- Directions -
Taking the entries below, transcribe only the lines starting with the one with "Коллекции теплиц" and going on through the one with "Запчасти для Цементовозов БЕЦЕМА", exactly as written, without the pictures.

-----

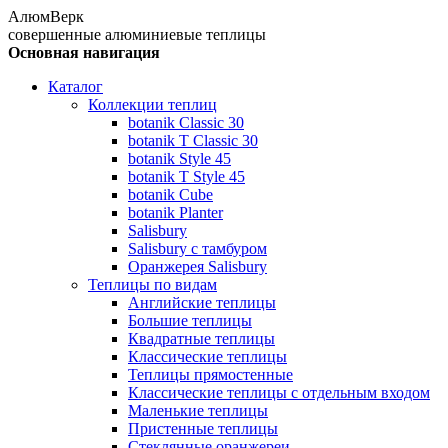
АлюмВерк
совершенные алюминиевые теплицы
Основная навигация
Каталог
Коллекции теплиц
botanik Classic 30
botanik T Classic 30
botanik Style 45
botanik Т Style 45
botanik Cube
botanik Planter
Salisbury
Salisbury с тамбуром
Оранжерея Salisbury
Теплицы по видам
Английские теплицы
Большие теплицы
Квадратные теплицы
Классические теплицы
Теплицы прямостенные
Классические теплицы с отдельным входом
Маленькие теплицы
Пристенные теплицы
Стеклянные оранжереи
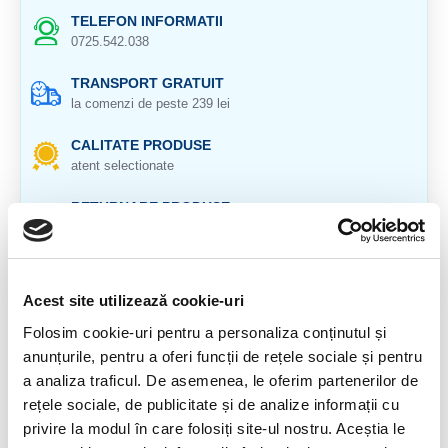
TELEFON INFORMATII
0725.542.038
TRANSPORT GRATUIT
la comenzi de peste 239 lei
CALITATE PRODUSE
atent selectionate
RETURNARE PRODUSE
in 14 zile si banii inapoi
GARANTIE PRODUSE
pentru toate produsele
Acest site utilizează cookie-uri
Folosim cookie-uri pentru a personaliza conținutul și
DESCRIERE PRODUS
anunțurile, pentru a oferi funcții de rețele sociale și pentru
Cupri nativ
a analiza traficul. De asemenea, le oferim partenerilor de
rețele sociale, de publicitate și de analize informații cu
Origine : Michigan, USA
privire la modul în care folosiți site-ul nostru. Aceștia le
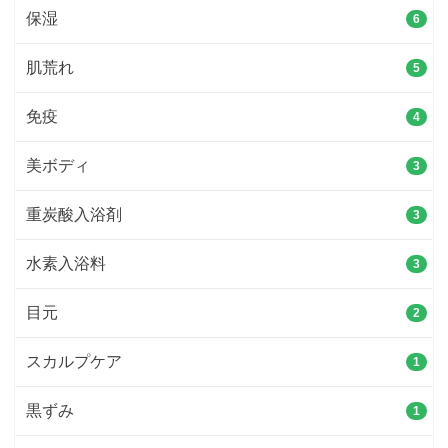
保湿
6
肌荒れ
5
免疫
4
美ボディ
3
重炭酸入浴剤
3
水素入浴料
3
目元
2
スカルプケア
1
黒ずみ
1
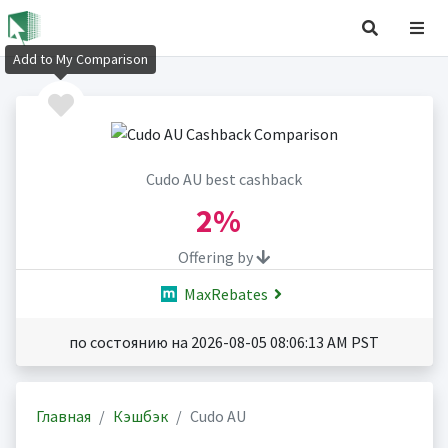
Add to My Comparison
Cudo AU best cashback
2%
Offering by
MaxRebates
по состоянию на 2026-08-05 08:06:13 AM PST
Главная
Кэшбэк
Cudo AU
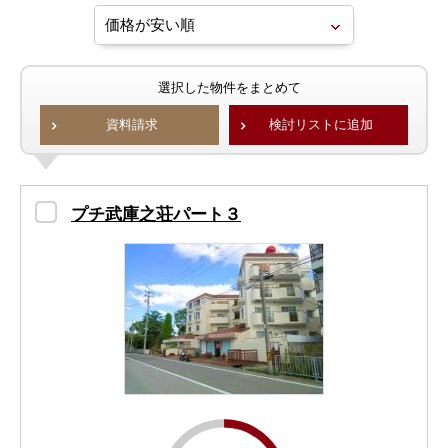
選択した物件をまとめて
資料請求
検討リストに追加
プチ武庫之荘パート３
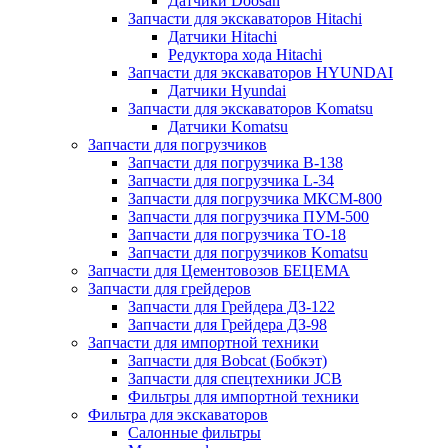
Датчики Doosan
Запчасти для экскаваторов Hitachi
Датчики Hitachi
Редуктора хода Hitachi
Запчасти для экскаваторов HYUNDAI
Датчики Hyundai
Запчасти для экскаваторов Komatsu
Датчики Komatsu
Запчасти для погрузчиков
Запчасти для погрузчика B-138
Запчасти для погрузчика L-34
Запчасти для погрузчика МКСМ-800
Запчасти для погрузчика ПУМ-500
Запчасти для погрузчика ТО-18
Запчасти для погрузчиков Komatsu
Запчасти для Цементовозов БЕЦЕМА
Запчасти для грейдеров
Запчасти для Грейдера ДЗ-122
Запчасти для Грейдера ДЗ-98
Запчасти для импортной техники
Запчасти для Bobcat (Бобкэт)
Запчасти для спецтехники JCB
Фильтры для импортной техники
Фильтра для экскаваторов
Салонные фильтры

-----

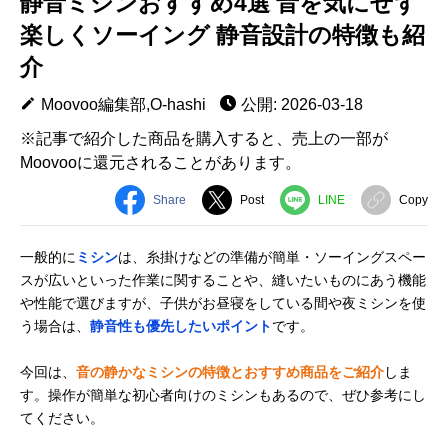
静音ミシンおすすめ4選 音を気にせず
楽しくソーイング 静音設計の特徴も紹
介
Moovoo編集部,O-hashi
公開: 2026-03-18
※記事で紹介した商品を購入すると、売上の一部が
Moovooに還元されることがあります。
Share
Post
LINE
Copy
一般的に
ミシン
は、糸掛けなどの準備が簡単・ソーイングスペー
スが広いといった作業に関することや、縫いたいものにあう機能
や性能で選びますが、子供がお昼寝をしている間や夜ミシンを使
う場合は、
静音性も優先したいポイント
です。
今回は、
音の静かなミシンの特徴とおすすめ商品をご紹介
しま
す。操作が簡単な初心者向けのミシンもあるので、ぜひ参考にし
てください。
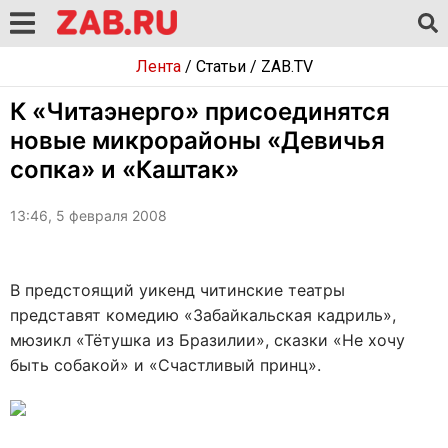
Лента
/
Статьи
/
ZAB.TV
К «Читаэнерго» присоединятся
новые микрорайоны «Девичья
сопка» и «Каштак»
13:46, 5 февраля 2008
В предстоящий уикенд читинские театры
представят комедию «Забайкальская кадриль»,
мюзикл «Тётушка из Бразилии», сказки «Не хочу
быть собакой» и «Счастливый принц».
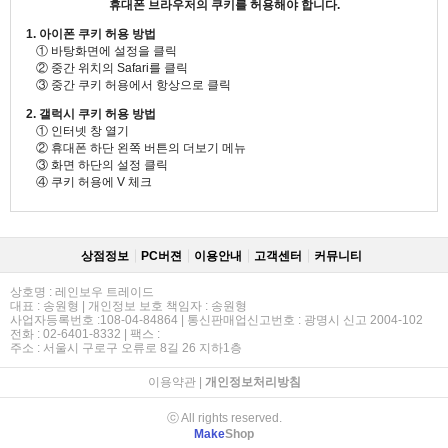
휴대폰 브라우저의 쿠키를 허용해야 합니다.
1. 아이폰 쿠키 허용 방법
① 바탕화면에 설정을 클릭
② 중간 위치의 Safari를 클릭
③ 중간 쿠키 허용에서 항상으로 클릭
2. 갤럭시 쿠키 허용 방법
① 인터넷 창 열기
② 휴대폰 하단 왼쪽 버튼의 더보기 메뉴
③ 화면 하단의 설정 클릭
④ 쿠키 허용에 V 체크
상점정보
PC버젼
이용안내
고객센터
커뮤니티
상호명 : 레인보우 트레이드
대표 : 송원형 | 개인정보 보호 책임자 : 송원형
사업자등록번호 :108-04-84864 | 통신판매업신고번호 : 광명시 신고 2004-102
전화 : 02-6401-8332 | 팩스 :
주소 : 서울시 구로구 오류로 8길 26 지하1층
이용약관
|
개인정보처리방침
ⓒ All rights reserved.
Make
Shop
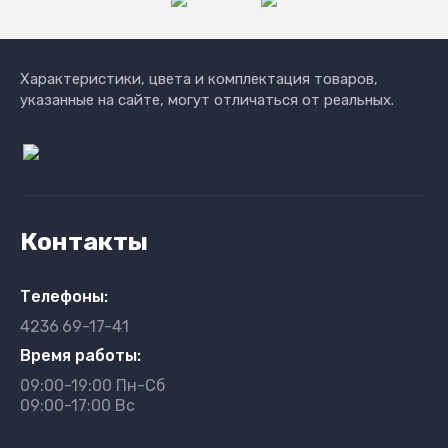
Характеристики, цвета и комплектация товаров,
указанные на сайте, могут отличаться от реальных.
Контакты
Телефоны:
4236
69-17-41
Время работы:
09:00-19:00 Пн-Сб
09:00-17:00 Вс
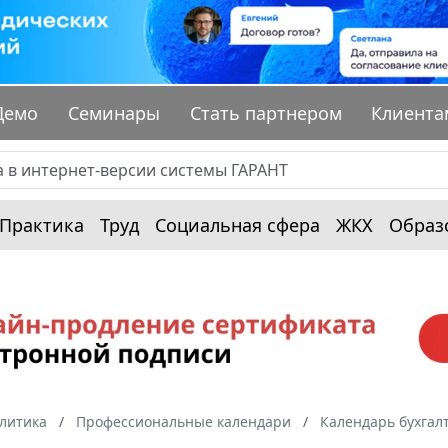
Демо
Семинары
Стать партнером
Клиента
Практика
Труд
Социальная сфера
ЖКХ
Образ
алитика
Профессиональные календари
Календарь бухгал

-----

- Expected output -
Коллекции теплиц
botanik Classic 30
botanik T Classic 30
botanik Style 45
botanik Т Style 45
botanik Cube
botanik Planter
Salisbury
Salisbury с тамбуром
Оранжерея Salisbury
Теплицы по видам
Английские теплицы
Большие теплицы
Квадратные теплицы
Классические теплицы
Теплицы прямостенные
Классические теплицы с отдельным входом
Маленькие теплицы
Пристенные теплицы
Стеклянные оранжереи
TELEFON INFORMATII
0725.542.038
TRANSPORT GRATUIT
la comenzi de peste 239 lei
CALITATE PRODUSE
atent selectionate
RETURNARE PRODUSE
in 14 zile si banii inapoi
GARANTIE PRODUSE
pentru toate produsele
Acest site utilizează cookie-uri
Folosim cookie-uri pentru a personaliza conținutul și
DESCRIERE PRODUS
anunțurile, pentru a oferi funcții de rețele sociale și pentru
Cupri nativ
a analiza traficul. De asemenea, le oferim partenerilor de
rețele sociale, de publicitate și de analize informații cu
Origine : Michigan, USA
privire la modul în care folosiți site-ul nostru. Aceștia le
保湿
6
肌荒れ
5
免疫
4
美ボディ
3
重炭酸入浴剤
3
水素入浴料
3
目元
2
スカルプケア
1
黒ずみ
1
Add to My Comparison
Cudo AU best cashback
2%
Offering by
MaxRebates
по состоянию на 2026-08-05 08:06:13 AM PST
Главная
Кэшбэк
Cudo AU
選択した物件をまとめて
資料請求
検討リストに追加
プチ武庫之荘パート３
Датчики Doosan
Запчасти для экскаваторов Hitachi
Датчики Hitachi
Редуктора хода Hitachi
Запчасти для экскаваторов HYUNDAI
Датчики Hyundai
Запчасти для экскаваторов Komatsu
Датчики Komatsu
Запчасти для погрузчиков
Запчасти для погрузчика B-138
Запчасти для погрузчика L-34
Запчасти для погрузчика МКСМ-800
Запчасти для погрузчика ПУМ-500
Запчасти для погрузчика ТО-18
Запчасти для погрузчиков Komatsu
Запчасти для Цементовозов БЕЦЕМА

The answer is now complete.